"If you’ve raced with men on foot and they have worn you out, how can you compete with horses? If you stumble in safe country, how will you manage in thickets by the Jordan?" (Jeremiah 12:5). Our journey is intended to be more than simply "stumbling" through the days while the world "wears us out.” We are made to experience the thrill of "running with horses” and to navigate life amongst the "thickets." The RWH blog focuses on both the spiritual race of which Jeremiah speaks, and the physical act of running that I absolutely love. In short, it's where "the miles meet the Message" to provide insight, perspective & encouragement that might enable you & I to successfully run either of the races set before us. May our course be purposeful and may we be passionate in our pursuit of the abundant life He desires for us.

Monday, January 28, 2013

"Spur" One Another On (Hebrews 10:24-25)

The title of the sermon was "Growing Together." The messenger was Pastor Andrew Wild at River Oaks this past Sunday, 1/27.  The primary theme was that the participation in community is essential to our social and spiritual growth. Community is God's design and is emphasized by the author of this letter to the Hebrews. Several points in Andrew's message really struck me and I thought I would share a few of these here.  This is timely as we begin a new small group study and a second season of Run For God, both within the next two weeks.

Hebrews 10: 24-25  "And let us consider how we may spur one another on toward love and good deeds, not giving up meeting together, as some are in the habit of doing..."

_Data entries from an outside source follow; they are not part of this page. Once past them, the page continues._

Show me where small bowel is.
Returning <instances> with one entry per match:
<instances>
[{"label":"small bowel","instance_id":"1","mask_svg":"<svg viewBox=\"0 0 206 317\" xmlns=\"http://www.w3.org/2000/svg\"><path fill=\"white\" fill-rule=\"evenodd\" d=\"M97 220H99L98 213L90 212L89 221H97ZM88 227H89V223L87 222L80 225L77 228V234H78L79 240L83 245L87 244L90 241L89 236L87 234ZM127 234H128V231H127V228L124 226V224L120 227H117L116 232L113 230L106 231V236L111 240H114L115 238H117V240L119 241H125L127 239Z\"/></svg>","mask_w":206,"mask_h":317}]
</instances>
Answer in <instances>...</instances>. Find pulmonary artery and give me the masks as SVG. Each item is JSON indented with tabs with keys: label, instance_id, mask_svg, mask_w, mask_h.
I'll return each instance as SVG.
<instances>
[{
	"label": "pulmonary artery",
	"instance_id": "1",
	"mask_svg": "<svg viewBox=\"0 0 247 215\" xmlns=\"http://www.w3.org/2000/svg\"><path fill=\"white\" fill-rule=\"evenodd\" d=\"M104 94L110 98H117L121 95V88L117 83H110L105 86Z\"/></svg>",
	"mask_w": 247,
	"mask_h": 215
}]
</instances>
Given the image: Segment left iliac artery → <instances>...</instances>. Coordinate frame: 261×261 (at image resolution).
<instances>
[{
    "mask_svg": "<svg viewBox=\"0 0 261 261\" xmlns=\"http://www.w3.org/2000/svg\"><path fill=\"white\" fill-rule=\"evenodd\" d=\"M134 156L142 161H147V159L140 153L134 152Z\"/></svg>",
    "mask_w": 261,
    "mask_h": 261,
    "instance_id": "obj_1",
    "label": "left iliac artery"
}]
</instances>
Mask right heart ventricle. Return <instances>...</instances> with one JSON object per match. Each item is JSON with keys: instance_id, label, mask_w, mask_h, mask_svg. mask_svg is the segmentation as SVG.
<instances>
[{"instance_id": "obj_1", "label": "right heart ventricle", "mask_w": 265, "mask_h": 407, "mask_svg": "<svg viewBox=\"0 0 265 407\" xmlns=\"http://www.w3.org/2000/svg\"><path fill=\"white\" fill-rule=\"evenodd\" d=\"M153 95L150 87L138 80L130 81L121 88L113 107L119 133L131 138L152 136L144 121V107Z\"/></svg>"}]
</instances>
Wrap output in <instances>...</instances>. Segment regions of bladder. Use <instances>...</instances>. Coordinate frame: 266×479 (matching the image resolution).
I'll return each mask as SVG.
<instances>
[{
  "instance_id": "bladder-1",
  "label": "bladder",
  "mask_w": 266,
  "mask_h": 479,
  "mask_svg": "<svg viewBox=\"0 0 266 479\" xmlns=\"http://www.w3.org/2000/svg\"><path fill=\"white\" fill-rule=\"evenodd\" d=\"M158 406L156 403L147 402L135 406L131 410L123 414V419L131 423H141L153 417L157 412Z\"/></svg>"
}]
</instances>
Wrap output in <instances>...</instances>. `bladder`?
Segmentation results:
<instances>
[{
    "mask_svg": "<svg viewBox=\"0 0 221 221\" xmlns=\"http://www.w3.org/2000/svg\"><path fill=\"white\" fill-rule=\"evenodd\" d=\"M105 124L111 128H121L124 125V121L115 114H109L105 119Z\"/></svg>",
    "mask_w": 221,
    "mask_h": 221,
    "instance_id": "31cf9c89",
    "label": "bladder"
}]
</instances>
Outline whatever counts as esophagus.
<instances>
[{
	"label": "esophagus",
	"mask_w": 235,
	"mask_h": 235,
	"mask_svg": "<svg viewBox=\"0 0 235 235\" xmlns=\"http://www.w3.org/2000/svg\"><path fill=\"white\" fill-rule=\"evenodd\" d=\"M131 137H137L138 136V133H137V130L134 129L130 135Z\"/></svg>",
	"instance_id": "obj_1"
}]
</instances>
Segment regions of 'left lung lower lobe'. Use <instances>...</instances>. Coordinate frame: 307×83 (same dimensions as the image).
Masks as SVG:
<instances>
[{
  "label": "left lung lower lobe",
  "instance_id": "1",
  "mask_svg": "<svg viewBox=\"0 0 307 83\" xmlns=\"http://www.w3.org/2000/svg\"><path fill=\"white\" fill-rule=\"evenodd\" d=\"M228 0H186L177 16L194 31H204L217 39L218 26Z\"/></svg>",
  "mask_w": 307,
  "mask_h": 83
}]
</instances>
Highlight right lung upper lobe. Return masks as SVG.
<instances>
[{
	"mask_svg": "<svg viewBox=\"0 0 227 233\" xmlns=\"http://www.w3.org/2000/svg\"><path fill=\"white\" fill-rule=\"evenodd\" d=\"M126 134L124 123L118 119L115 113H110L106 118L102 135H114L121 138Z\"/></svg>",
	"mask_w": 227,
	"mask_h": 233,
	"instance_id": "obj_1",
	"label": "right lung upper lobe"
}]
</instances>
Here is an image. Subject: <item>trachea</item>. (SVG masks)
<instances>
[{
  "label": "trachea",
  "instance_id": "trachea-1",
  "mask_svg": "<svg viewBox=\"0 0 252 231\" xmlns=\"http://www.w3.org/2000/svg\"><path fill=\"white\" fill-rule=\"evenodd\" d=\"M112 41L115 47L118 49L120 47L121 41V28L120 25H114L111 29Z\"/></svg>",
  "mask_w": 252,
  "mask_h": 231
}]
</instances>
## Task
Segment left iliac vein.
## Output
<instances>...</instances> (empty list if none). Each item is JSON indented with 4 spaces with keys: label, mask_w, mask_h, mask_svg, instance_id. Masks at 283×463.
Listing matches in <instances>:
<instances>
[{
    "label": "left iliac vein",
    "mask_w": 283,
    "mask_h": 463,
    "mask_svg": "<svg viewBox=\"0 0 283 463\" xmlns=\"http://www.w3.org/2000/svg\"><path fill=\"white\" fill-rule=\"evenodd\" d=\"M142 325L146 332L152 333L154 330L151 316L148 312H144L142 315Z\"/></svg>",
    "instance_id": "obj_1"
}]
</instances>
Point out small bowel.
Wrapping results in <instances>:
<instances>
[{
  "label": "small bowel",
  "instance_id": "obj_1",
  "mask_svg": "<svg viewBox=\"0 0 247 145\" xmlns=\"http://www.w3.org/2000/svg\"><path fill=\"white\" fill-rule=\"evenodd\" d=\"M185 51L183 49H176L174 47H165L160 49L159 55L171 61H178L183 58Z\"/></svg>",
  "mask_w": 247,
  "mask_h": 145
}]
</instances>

1. Community provides for relationships that allow us to "SPUR" one another on. Having ridden horses as a teenager, and with a former rodeo cowboy dad, I know about spurs. (In fact, growing up outside of San Antonio, I was a huge George Gervin fan, and some of you NBA'ers will recognize the connection!) Anyway, a spur is seldom used for a gentle nudge.  It is a more intense method of encouragement, and this phrase, by definition, presents a strong meaning.  The author would know that you and I would never "spur on" a complete stranger. We would have an intimate relationship capable of accepting and receiving this type of necessary push.  When we have this type of community, we can move each other toward love and good deeds, by holding one another accountable.  (Note: some translations use the term "stir up" - again, a very similar description of tough love and intense encouragement).

2. Community requires intentional effort. We don't just drift into community relationships.  We are called to be intentional about our "meeting together" and work hard at developing, sustaining and growing our community.  Whether this is a small group, a journey like Run For God, or any of a number of participative, and purposeful, fellowships; it takes effort and dedication.  It is important to make these community groups a priority.  We can't get caught in the trap of involvement in so many shallow activities that we don't have time for really deep ones.  As Andrew said in his sermon, we might be overloaded with a whole lot of good, as we miss out on a little great!

3. The reality of societal trends toward community is scary. This is not a soapbox rant against technology.  I am as enthralled with all things "i" as anyone (iPhone, iPod, iMac, iBook, i - i - i ...)  But we have reached a point in our culture where isolation has become the descriptor of the current generation. This is not simply one man's observation or opinion, more and more studies (equal part secular and faith based) indicate that we are on a slippery slope of separation.  We often interact more with screens than we do with faces.  We are networked with everyone, but no one really knows us.  We are increasingly disengaged with the sights and sounds around us.  This isolation impacts our spiritual and emotional health.  We need physical, face to face relationships. We need more than a "virtual" community, we need a "real life" community.

Wherever you might be, I would strongly encourage you to consider this passage and these points.  Then shutdown the computer, take out the earbuds, turn off the cell phone and seek out a community relationship! May you be blessed with a season of growth through growing together with others.



1 comment:

  1. Thank you David! I wish I had just posted your blog on the ROCC blog. You just said more succinctly and eloquently in five paragraphs what I tried to express in thirty minutes. Thank you for being a faithful, vitally connected, physically-present and attentive shepherd to so many.